● **WORK REQUEST**: The entries below are to be given back exactly, with images excluded.

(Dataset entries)
_ _ _ _

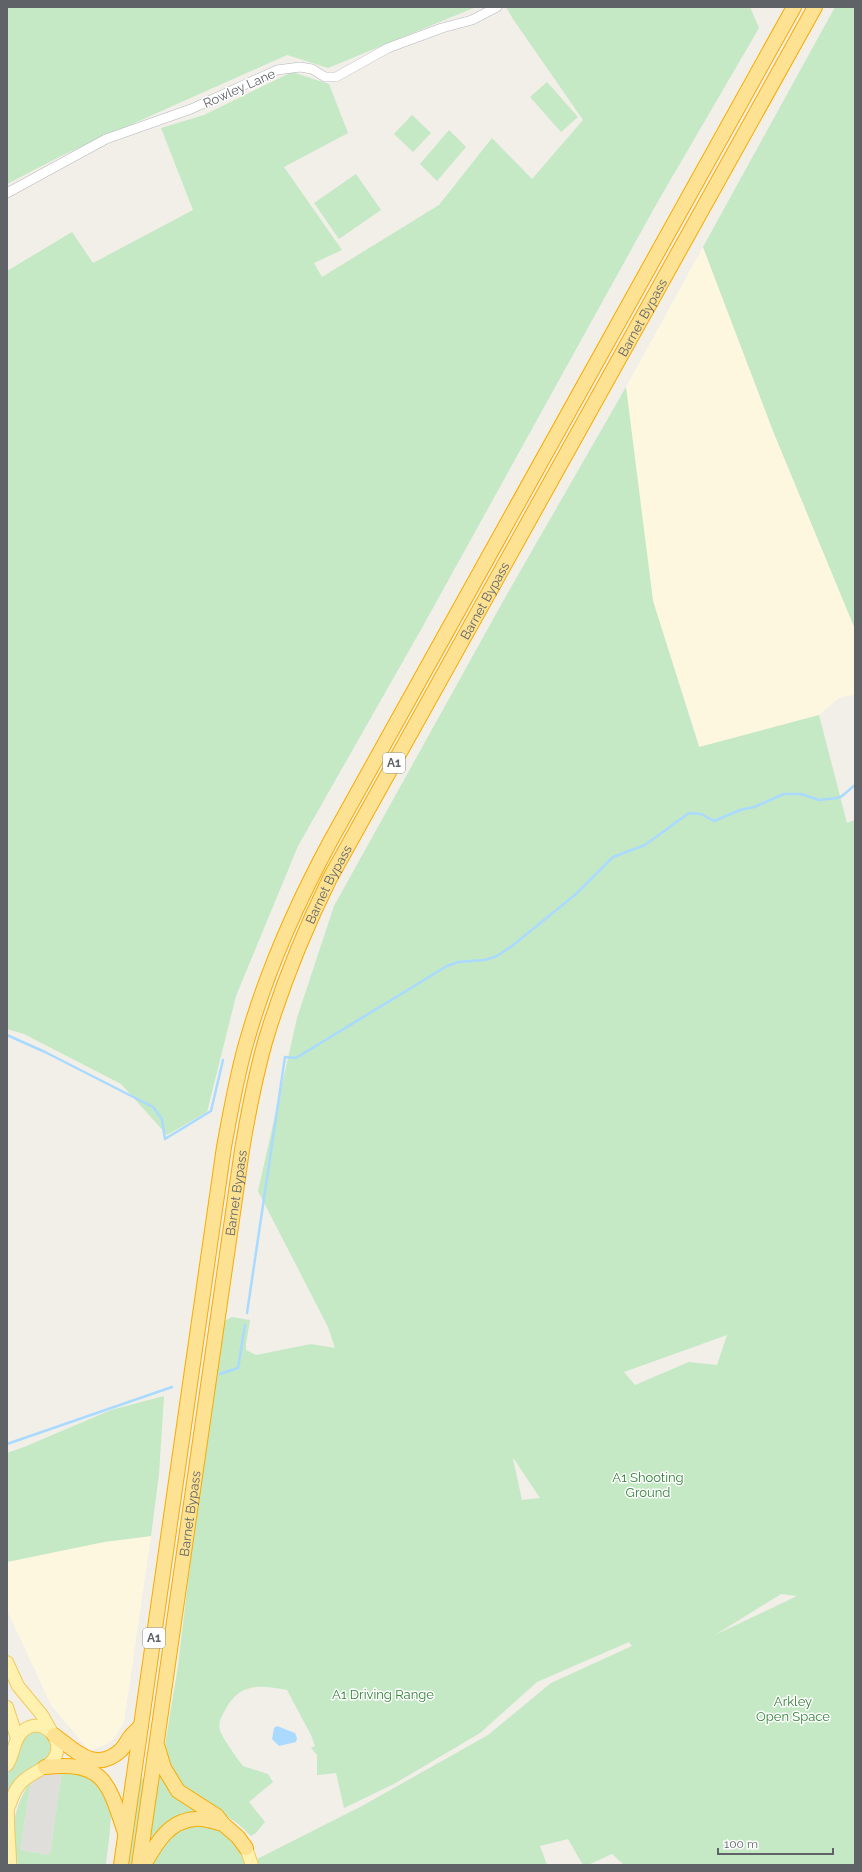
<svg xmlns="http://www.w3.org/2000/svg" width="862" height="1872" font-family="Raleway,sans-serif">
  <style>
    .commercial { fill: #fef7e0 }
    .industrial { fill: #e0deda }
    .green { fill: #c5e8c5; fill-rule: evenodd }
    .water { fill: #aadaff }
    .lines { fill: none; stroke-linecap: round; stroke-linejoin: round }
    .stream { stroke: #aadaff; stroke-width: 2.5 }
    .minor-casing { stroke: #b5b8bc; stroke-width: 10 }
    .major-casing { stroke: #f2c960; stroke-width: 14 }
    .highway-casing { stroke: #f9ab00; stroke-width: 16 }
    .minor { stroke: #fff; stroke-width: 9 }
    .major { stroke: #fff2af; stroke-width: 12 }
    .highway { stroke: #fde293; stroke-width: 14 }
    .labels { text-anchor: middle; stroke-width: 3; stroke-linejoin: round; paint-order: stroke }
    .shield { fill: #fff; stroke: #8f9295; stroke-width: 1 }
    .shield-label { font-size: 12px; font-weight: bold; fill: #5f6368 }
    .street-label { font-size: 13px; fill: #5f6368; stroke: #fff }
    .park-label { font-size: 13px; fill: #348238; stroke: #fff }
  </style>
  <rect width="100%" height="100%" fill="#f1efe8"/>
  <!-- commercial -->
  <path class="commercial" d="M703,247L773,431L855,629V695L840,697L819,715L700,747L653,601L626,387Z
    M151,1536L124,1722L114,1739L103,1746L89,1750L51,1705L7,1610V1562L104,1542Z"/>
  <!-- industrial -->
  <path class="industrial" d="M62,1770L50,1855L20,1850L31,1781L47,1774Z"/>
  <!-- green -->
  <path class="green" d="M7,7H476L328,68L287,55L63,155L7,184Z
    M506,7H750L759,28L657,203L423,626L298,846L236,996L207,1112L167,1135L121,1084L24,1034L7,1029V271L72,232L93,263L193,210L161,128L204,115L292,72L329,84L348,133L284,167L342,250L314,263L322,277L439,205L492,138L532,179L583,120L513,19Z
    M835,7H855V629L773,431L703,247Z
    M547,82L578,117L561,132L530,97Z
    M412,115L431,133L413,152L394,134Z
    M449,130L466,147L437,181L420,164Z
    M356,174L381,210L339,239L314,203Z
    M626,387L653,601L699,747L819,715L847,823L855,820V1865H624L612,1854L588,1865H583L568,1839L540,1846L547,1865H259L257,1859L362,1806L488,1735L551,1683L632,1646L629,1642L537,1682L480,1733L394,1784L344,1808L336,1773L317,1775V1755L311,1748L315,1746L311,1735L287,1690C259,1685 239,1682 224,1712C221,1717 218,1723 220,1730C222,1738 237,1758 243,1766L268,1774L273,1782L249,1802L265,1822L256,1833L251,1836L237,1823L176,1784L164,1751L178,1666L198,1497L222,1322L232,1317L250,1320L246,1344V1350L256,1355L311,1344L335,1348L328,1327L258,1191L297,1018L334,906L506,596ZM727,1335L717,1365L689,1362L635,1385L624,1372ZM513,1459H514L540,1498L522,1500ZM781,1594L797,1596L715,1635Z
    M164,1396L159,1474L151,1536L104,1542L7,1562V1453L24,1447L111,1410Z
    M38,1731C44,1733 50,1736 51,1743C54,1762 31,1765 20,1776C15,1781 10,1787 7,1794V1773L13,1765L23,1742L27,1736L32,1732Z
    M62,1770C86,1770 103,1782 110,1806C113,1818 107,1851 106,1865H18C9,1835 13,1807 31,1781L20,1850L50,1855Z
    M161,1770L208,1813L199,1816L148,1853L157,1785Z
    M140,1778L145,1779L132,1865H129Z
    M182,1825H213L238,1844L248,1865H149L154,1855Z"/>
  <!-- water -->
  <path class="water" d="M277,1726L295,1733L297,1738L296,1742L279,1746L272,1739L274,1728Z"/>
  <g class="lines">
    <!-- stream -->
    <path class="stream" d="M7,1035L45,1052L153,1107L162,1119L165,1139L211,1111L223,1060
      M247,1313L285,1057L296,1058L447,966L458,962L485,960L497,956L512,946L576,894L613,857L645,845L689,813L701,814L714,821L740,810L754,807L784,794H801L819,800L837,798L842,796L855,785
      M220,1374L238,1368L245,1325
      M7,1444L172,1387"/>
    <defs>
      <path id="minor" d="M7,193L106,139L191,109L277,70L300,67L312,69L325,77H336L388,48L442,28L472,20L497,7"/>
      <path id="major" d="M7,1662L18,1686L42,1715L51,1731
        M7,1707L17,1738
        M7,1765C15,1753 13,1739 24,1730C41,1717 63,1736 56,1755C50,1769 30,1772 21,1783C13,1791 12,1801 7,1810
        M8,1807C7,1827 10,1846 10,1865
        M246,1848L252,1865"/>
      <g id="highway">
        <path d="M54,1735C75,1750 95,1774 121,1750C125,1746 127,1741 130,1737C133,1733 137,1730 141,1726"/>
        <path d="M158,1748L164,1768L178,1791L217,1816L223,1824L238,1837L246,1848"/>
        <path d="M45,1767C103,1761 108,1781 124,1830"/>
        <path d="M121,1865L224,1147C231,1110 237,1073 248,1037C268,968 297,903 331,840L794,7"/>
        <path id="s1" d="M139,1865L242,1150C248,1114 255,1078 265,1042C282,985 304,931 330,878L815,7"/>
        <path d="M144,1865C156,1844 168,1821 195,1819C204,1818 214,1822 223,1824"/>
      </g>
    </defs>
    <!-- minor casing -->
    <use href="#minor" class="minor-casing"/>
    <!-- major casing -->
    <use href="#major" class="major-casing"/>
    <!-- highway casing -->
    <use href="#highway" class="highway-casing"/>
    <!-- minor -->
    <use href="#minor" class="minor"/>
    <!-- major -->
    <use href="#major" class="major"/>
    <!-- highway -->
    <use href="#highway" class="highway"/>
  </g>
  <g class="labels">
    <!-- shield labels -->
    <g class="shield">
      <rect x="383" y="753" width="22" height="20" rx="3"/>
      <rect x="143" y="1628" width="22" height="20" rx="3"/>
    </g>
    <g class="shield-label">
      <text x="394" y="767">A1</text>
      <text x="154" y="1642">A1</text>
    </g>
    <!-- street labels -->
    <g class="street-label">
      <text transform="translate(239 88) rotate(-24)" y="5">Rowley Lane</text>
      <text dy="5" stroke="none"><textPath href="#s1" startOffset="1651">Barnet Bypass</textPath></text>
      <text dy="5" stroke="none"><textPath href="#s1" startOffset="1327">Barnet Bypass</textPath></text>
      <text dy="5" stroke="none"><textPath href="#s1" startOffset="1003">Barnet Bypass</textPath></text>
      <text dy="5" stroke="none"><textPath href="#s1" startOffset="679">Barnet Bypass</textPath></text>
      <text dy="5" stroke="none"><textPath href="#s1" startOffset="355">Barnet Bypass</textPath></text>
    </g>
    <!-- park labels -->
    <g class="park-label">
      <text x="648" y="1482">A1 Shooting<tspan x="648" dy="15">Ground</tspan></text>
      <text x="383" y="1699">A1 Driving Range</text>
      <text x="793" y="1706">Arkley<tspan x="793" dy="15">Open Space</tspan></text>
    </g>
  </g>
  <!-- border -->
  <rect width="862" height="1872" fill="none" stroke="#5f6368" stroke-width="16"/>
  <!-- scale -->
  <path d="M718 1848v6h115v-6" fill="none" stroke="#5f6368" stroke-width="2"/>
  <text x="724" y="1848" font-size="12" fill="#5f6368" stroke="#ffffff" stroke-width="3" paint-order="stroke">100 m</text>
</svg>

_ _ _ _

● **WRITTEN SOLUTION**:
<svg xmlns="http://www.w3.org/2000/svg" width="862" height="1872" font-family="Raleway,sans-serif">
  <style>
    .commercial { fill: #fef7e0 }
    .industrial { fill: #e0deda }
    .green { fill: #c5e8c5; fill-rule: evenodd }
    .water { fill: #aadaff }
    .lines { fill: none; stroke-linecap: round; stroke-linejoin: round }
    .stream { stroke: #aadaff; stroke-width: 2.5 }
    .minor-casing { stroke: #b5b8bc; stroke-width: 10 }
    .major-casing { stroke: #f2c960; stroke-width: 14 }
    .highway-casing { stroke: #f9ab00; stroke-width: 16 }
    .minor { stroke: #fff; stroke-width: 9 }
    .major { stroke: #fff2af; stroke-width: 12 }
    .highway { stroke: #fde293; stroke-width: 14 }
    .labels { text-anchor: middle; stroke-width: 3; stroke-linejoin: round; paint-order: stroke }
    .shield { fill: #fff; stroke: #8f9295; stroke-width: 1 }
    .shield-label { font-size: 12px; font-weight: bold; fill: #5f6368 }
    .street-label { font-size: 13px; fill: #5f6368; stroke: #fff }
    .park-label { font-size: 13px; fill: #348238; stroke: #fff }
  </style>
  <rect width="100%" height="100%" fill="#f1efe8"/>
  <!-- commercial -->
  <path class="commercial" d="M703,247L773,431L855,629V695L840,697L819,715L700,747L653,601L626,387Z
    M151,1536L124,1722L114,1739L103,1746L89,1750L51,1705L7,1610V1562L104,1542Z"/>
  <!-- industrial -->
  <path class="industrial" d="M62,1770L50,1855L20,1850L31,1781L47,1774Z"/>
  <!-- green -->
  <path class="green" d="M7,7H476L328,68L287,55L63,155L7,184Z
    M506,7H750L759,28L657,203L423,626L298,846L236,996L207,1112L167,1135L121,1084L24,1034L7,1029V271L72,232L93,263L193,210L161,128L204,115L292,72L329,84L348,133L284,167L342,250L314,263L322,277L439,205L492,138L532,179L583,120L513,19Z
    M835,7H855V629L773,431L703,247Z
    M547,82L578,117L561,132L530,97Z
    M412,115L431,133L413,152L394,134Z
    M449,130L466,147L437,181L420,164Z
    M356,174L381,210L339,239L314,203Z
    M626,387L653,601L699,747L819,715L847,823L855,820V1865H624L612,1854L588,1865H583L568,1839L540,1846L547,1865H259L257,1859L362,1806L488,1735L551,1683L632,1646L629,1642L537,1682L480,1733L394,1784L344,1808L336,1773L317,1775V1755L311,1748L315,1746L311,1735L287,1690C259,1685 239,1682 224,1712C221,1717 218,1723 220,1730C222,1738 237,1758 243,1766L268,1774L273,1782L249,1802L265,1822L256,1833L251,1836L237,1823L176,1784L164,1751L178,1666L198,1497L222,1322L232,1317L250,1320L246,1344V1350L256,1355L311,1344L335,1348L328,1327L258,1191L297,1018L334,906L506,596ZM727,1335L717,1365L689,1362L635,1385L624,1372ZM513,1459H514L540,1498L522,1500ZM781,1594L797,1596L715,1635Z
    M164,1396L159,1474L151,1536L104,1542L7,1562V1453L24,1447L111,1410Z
    M38,1731C44,1733 50,1736 51,1743C54,1762 31,1765 20,1776C15,1781 10,1787 7,1794V1773L13,1765L23,1742L27,1736L32,1732Z
    M62,1770C86,1770 103,1782 110,1806C113,1818 107,1851 106,1865H18C9,1835 13,1807 31,1781L20,1850L50,1855Z
    M161,1770L208,1813L199,1816L148,1853L157,1785Z
    M140,1778L145,1779L132,1865H129Z
    M182,1825H213L238,1844L248,1865H149L154,1855Z"/>
  <!-- water -->
  <path class="water" d="M277,1726L295,1733L297,1738L296,1742L279,1746L272,1739L274,1728Z"/>
  <g class="lines">
    <!-- stream -->
    <path class="stream" d="M7,1035L45,1052L153,1107L162,1119L165,1139L211,1111L223,1060
      M247,1313L285,1057L296,1058L447,966L458,962L485,960L497,956L512,946L576,894L613,857L645,845L689,813L701,814L714,821L740,810L754,807L784,794H801L819,800L837,798L842,796L855,785
      M220,1374L238,1368L245,1325
      M7,1444L172,1387"/>
    <defs>
      <path id="minor" d="M7,193L106,139L191,109L277,70L300,67L312,69L325,77H336L388,48L442,28L472,20L497,7"/>
      <path id="major" d="M7,1662L18,1686L42,1715L51,1731
        M7,1707L17,1738
        M7,1765C15,1753 13,1739 24,1730C41,1717 63,1736 56,1755C50,1769 30,1772 21,1783C13,1791 12,1801 7,1810
        M8,1807C7,1827 10,1846 10,1865
        M246,1848L252,1865"/>
      <g id="highway">
        <path d="M54,1735C75,1750 95,1774 121,1750C125,1746 127,1741 130,1737C133,1733 137,1730 141,1726"/>
        <path d="M158,1748L164,1768L178,1791L217,1816L223,1824L238,1837L246,1848"/>
        <path d="M45,1767C103,1761 108,1781 124,1830"/>
        <path d="M121,1865L224,1147C231,1110 237,1073 248,1037C268,968 297,903 331,840L794,7"/>
        <path id="s1" d="M139,1865L242,1150C248,1114 255,1078 265,1042C282,985 304,931 330,878L815,7"/>
        <path d="M144,1865C156,1844 168,1821 195,1819C204,1818 214,1822 223,1824"/>
      </g>
    </defs>
    <!-- minor casing -->
    <use href="#minor" class="minor-casing"/>
    <!-- major casing -->
    <use href="#major" class="major-casing"/>
    <!-- highway casing -->
    <use href="#highway" class="highway-casing"/>
    <!-- minor -->
    <use href="#minor" class="minor"/>
    <!-- major -->
    <use href="#major" class="major"/>
    <!-- highway -->
    <use href="#highway" class="highway"/>
  </g>
  <g class="labels">
    <!-- shield labels -->
    <g class="shield">
      <rect x="383" y="753" width="22" height="20" rx="3"/>
      <rect x="143" y="1628" width="22" height="20" rx="3"/>
    </g>
    <g class="shield-label">
      <text x="394" y="767">A1</text>
      <text x="154" y="1642">A1</text>
    </g>
    <!-- street labels -->
    <g class="street-label">
      <text transform="translate(239 88) rotate(-24)" y="5">Rowley Lane</text>
      <text dy="5" stroke="none"><textPath href="#s1" startOffset="1651">Barnet Bypass</textPath></text>
      <text dy="5" stroke="none"><textPath href="#s1" startOffset="1327">Barnet Bypass</textPath></text>
      <text dy="5" stroke="none"><textPath href="#s1" startOffset="1003">Barnet Bypass</textPath></text>
      <text dy="5" stroke="none"><textPath href="#s1" startOffset="679">Barnet Bypass</textPath></text>
      <text dy="5" stroke="none"><textPath href="#s1" startOffset="355">Barnet Bypass</textPath></text>
    </g>
    <!-- park labels -->
    <g class="park-label">
      <text x="648" y="1482">A1 Shooting<tspan x="648" dy="15">Ground</tspan></text>
      <text x="383" y="1699">A1 Driving Range</text>
      <text x="793" y="1706">Arkley<tspan x="793" dy="15">Open Space</tspan></text>
    </g>
  </g>
  <!-- border -->
  <rect width="862" height="1872" fill="none" stroke="#5f6368" stroke-width="16"/>
  <!-- scale -->
  <path d="M718 1848v6h115v-6" fill="none" stroke="#5f6368" stroke-width="2"/>
  <text x="724" y="1848" font-size="12" fill="#5f6368" stroke="#ffffff" stroke-width="3" paint-order="stroke">100 m</text>
</svg>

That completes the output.